Today, Fernanda is living in comfort and safety at the Galápagos National Park Tortoise Center, a rescue and breeding facility on nearby Santa Cruz Island. “She likes to eat cactus as well as other plant species, and is healthy and very active each morning,” said Director of the Giant Tortoise Restoration Initiative, Wacho Tapia, who wrote about being present for Fernanda’s discovery in 2019.

The volcanic landscape on Fernandina Island makes expeditions difficult — likely what made it possible for Fernanda to go so long without being noticed. Ideally, if a male tortoise could be found he could be introduced to Fernanda at the National Park’s Giant Tortoise Breeding Center on Santa Cruz Island.

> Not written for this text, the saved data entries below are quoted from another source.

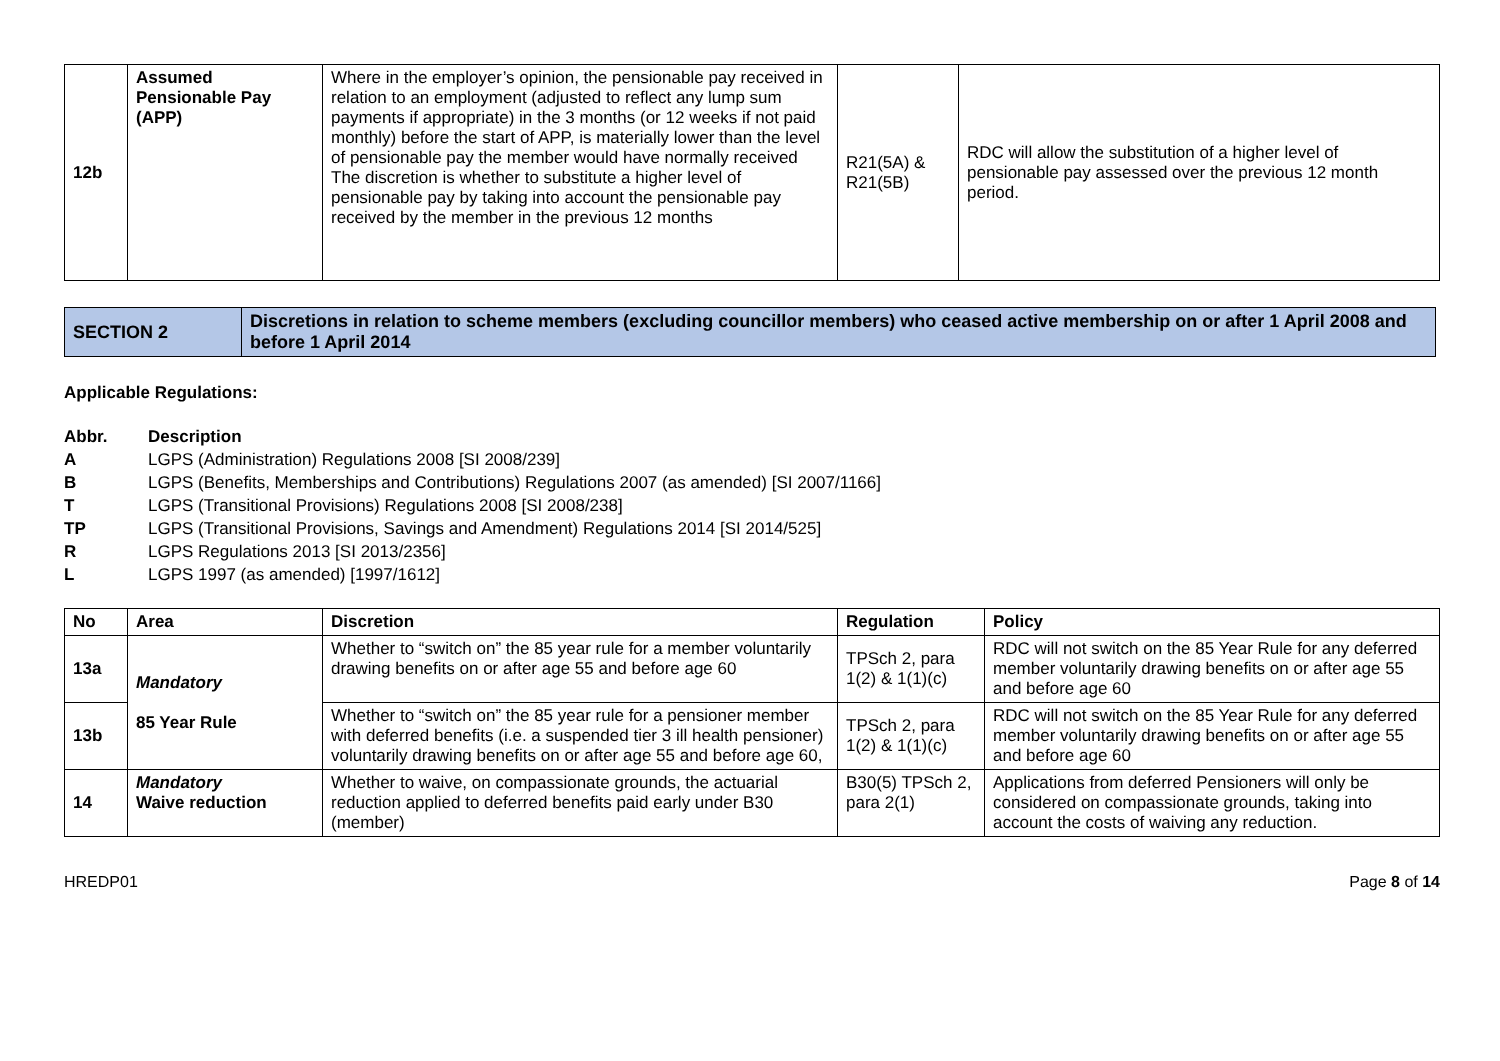| 12b | Assumed Pensionable Pay (APP) | Where in the employer’s opinion, the pensionable pay received in relation to an employment (adjusted to reflect any lump sum payments if appropriate) in the 3 months (or 12 weeks if not paid monthly) before the start of APP, is materially lower than the level of pensionable pay the member would have normally received The discretion is whether to substitute a higher level of pensionable pay by taking into account the pensionable pay received by the member in the previous 12 months | R21(5A) & R21(5B) | RDC will allow the substitution of a higher level of pensionable pay assessed over the previous 12 month period. |
| SECTION 2 | Discretions in relation to scheme members (excluding councillor members) who ceased active membership on or after 1 April 2008 and before 1 April 2014 |
Applicable Regulations:
Abbr. Description A LGPS (Administration) Regulations 2008 [SI 2008/239] B LGPS (Benefits, Memberships and Contributions) Regulations 2007 (as amended) [SI 2007/1166] T LGPS (Transitional Provisions) Regulations 2008 [SI 2008/238] TP LGPS (Transitional Provisions, Savings and Amendment) Regulations 2014 [SI 2014/525] R LGPS Regulations 2013 [SI 2013/2356] L LGPS 1997 (as amended) [1997/1612]
| No | Area | Discretion | Regulation | Policy |
| --- | --- | --- | --- | --- |
| 13a | Mandatory 85 Year Rule | Whether to “switch on” the 85 year rule for a member voluntarily drawing benefits on or after age 55 and before age 60 | TPSch 2, para 1(2) & 1(1)(c) | RDC will not switch on the 85 Year Rule for any deferred member voluntarily drawing benefits on or after age 55 and before age 60 |
| 13b | | Whether to “switch on” the 85 year rule for a pensioner member with deferred benefits (i.e. a suspended tier 3 ill health pensioner) voluntarily drawing benefits on or after age 55 and before age 60, | TPSch 2, para 1(2) & 1(1)(c) | RDC will not switch on the 85 Year Rule for any deferred member voluntarily drawing benefits on or after age 55 and before age 60 |
| 14 | Mandatory Waive reduction | Whether to waive, on compassionate grounds, the actuarial reduction applied to deferred benefits paid early under B30 (member) | B30(5) TPSch 2, para 2(1) | Applications from deferred Pensioners will only be considered on compassionate grounds, taking into account the costs of waiving any reduction. |
HREDP01 Page 8 of 14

The next steps at that point would be overseeing breeding efforts in captivity and eventually returning them to safer habitats on their native island. Giant tortoise breeding programs have proven successful in the past. The Galápagos’ Española giant tortoises recovered from 12 females and three males in 1976 to a stable population of 2,000 tortoises in 2019, after which the 15 original breeding tortoises were returned to Española Island. A far cry from the Fernandina Island species’ lone survivor in Fernanda, but hope remains that more of her species will be discovered in the future. Galápagos giant tortoises can live for over 100 years, after all.

“Whether Fernanda is the ‘endling’ of her species or not, she represents an exciting discovery that engenders hope that even long unseen species may yet survive,” wrote the study’s authors. “The future of the Fernandina tortoise species depends on the outcomes of further searches of this remote and difficult-to-explore island that could result in the discovery of yet more Fernandina tortoises.”